[SOURCE INFORMATION — start]

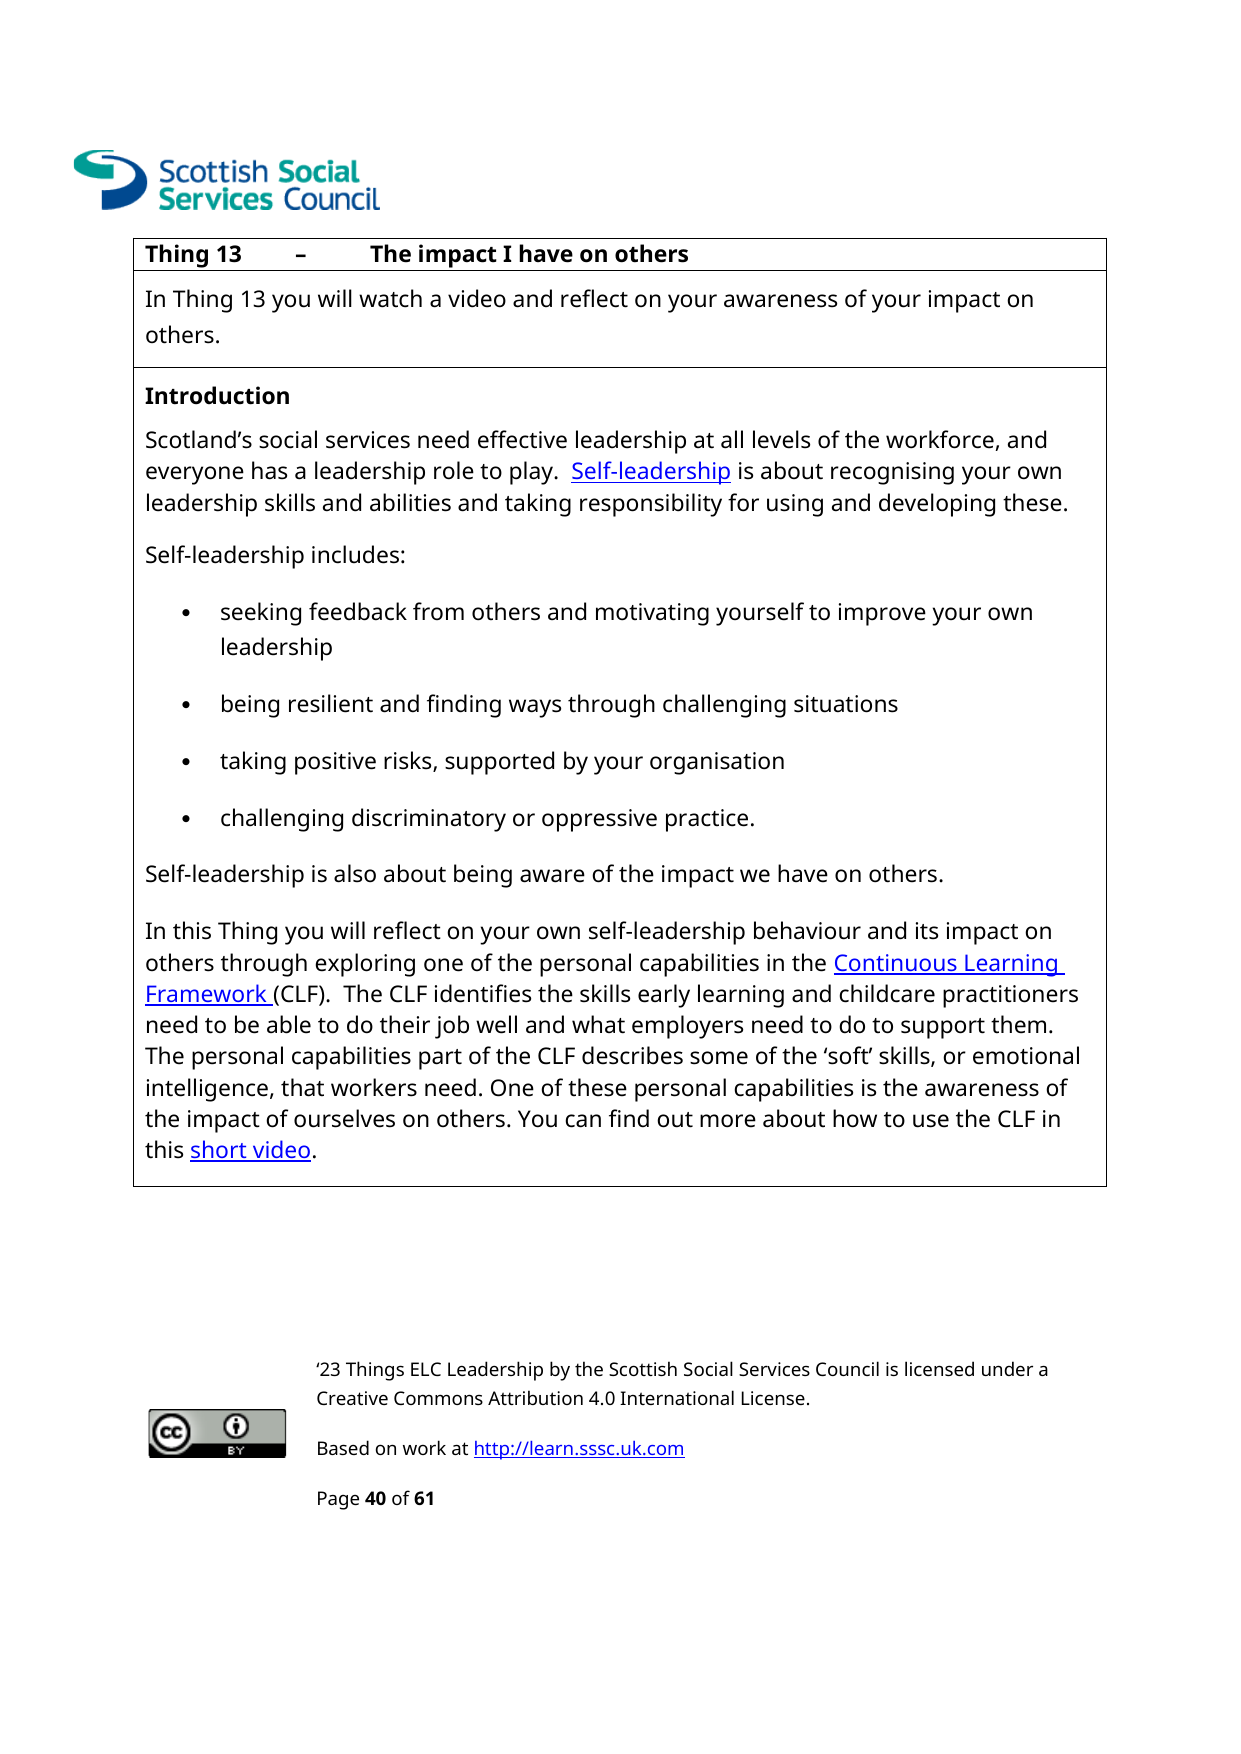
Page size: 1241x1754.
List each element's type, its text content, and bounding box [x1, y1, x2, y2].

table_header Thing 13 – The impact I have on others [134, 239, 1106, 270]
picture [73, 150, 380, 210]
table_cell In Thing 13 you will watch a video and reflect on your awareness of your impact on others. [134, 271, 1106, 367]
picture [148, 1409, 287, 1458]
table_cell Introduction Scotland’s social services need effective leadership at all levels of the workforce, and everyone has a leadership role to play. Self-leadership is about recognising your own leadership skills and abilities and taking responsibility for using and developing these. Self-leadership includes: seeking feedback from others and motivating yourself to improve your own leadership being resilient and finding ways through challenging situations taking positive risks, supported by your organisation challenging discriminatory or oppressive practice. Self-leadership is also about being aware of the impact we have on others. In this Thing you will reflect on your own self-leadership behaviour and its impact on others through exploring one of the personal capabilities in the Continuous Learning Framework (CLF). The CLF identifies the skills early learning and childcare practitioners need to be able to do their job well and what employers need to do to support them. The personal capabilities part of the CLF describes some of the ‘soft’ skills, or emotional intelligence, that workers need. One of these personal capabilities is the awareness of the impact of ourselves on others. You can find out more about how to use the CLF in this short video. [134, 368, 1106, 1186]
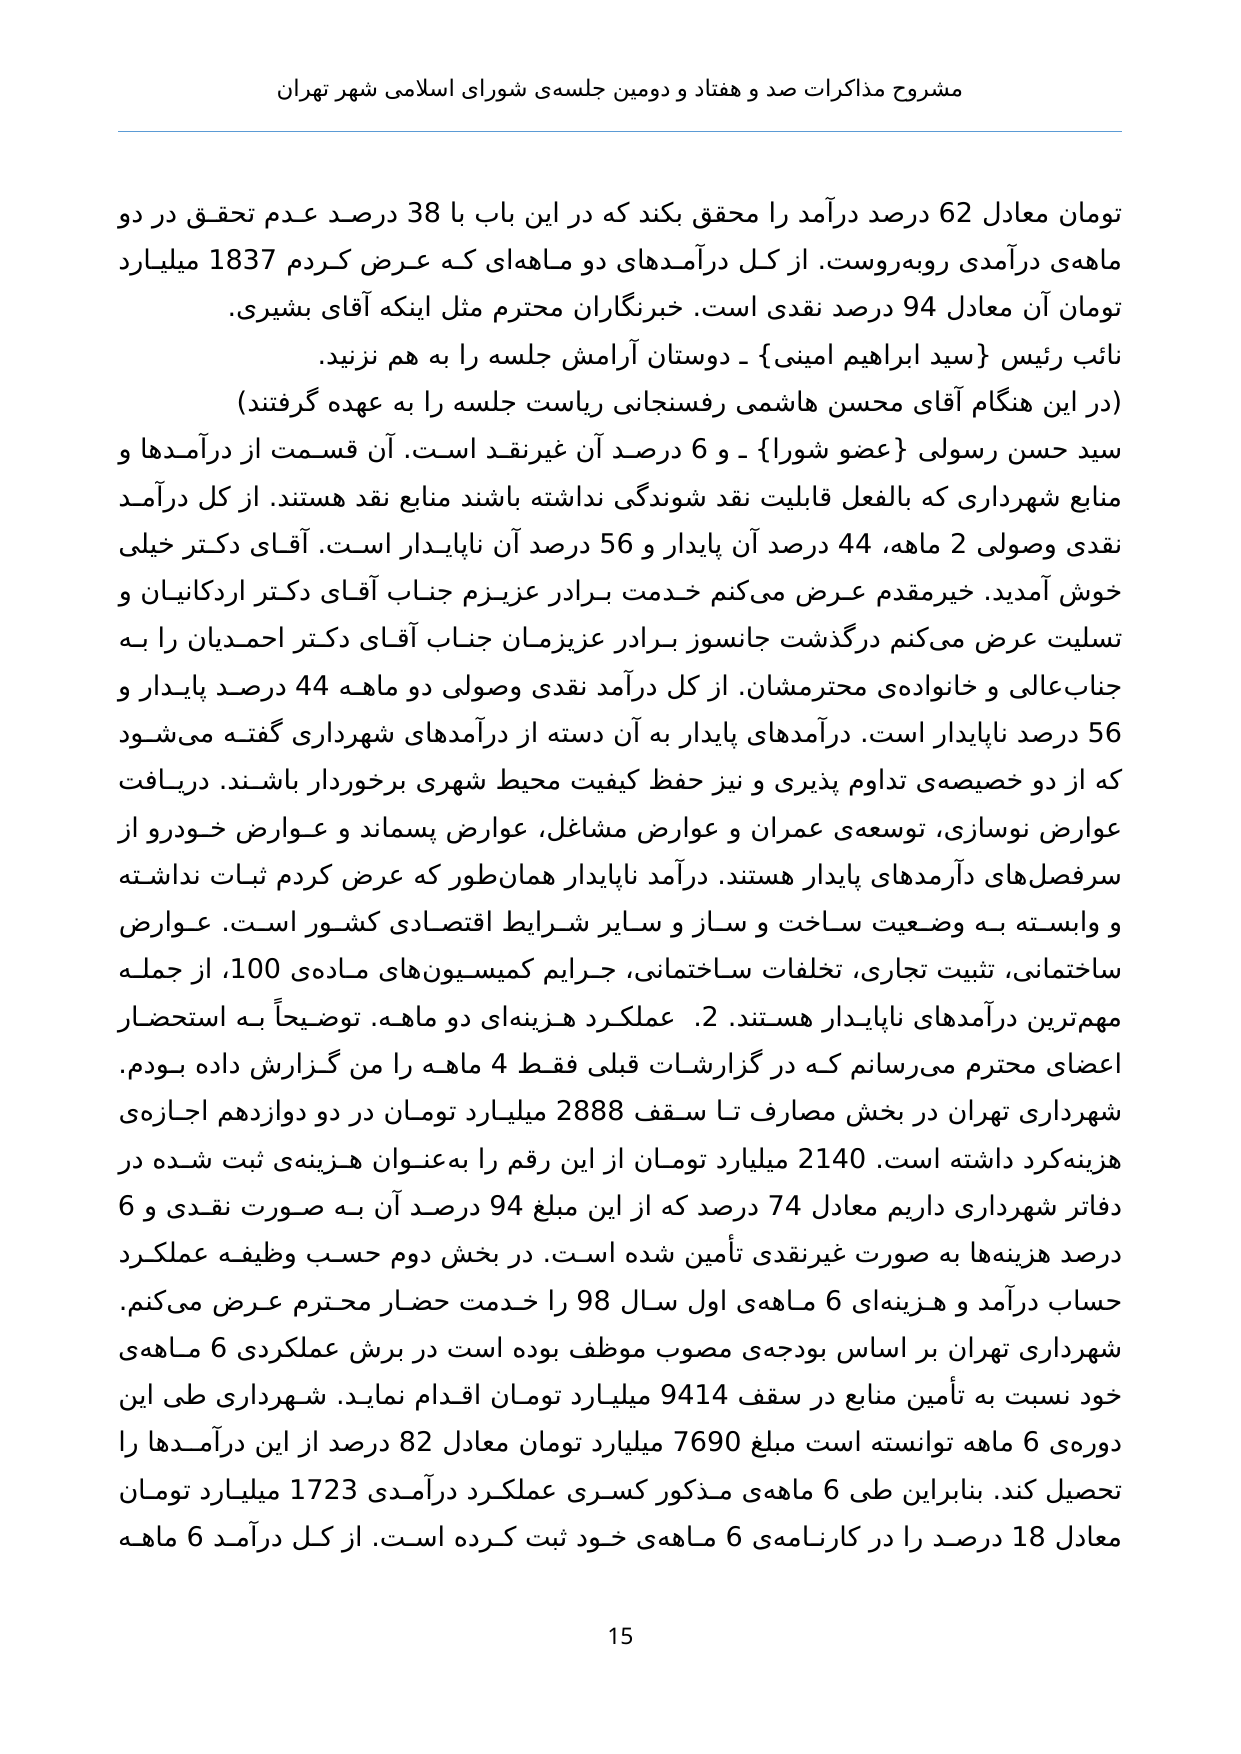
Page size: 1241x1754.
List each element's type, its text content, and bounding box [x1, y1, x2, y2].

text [118, 433, 1122, 1553]
text نائب رئیس {سید ابراهیم امینی} ـ دوستان آرامش جلسه را به هم نزنید. [118, 339, 1122, 371]
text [118, 197, 1122, 323]
text (در این هنگام آقای محسن هاشمی رفسنجانی ریاست جلسه را به عهده گرفتند) [118, 386, 1122, 418]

[SOURCE INFORMATION — finish]

» **WORK TO BE COMPLETED**:
All pictures are to be dropped, and the records above returned exactly.

» **REPLY TO THE TASK**:
Page size: 1241x1754.
List each element's type, its text content, and bounding box [x1, y1, x2, y2].

table_header Thing 13 – The impact I have on others [134, 239, 1106, 270]
picture [73, 150, 380, 210]
table_cell In Thing 13 you will watch a video and reflect on your awareness of your impact on others. [134, 271, 1106, 367]
picture [148, 1409, 287, 1458]
table_cell Introduction Scotland’s social services need effective leadership at all levels of the workforce, and everyone has a leadership role to play. Self-leadership is about recognising your own leadership skills and abilities and taking responsibility for using and developing these. Self-leadership includes: seeking feedback from others and motivating yourself to improve your own leadership being resilient and finding ways through challenging situations taking positive risks, supported by your organisation challenging discriminatory or oppressive practice. Self-leadership is also about being aware of the impact we have on others. In this Thing you will reflect on your own self-leadership behaviour and its impact on others through exploring one of the personal capabilities in the Continuous Learning Framework (CLF). The CLF identifies the skills early learning and childcare practitioners need to be able to do their job well and what employers need to do to support them. The personal capabilities part of the CLF describes some of the ‘soft’ skills, or emotional intelligence, that workers need. One of these personal capabilities is the awareness of the impact of ourselves on others. You can find out more about how to use the CLF in this short video. [134, 368, 1106, 1186]
Page size: 1241x1754.
List each element's type, its text content, and bounding box [x1, y1, x2, y2].

text [118, 433, 1122, 1553]
text نائب رئیس {سید ابراهیم امینی} ـ دوستان آرامش جلسه را به هم نزنید. [118, 339, 1122, 371]
text [118, 197, 1122, 323]
text (در این هنگام آقای محسن هاشمی رفسنجانی ریاست جلسه را به عهده گرفتند) [118, 386, 1122, 418]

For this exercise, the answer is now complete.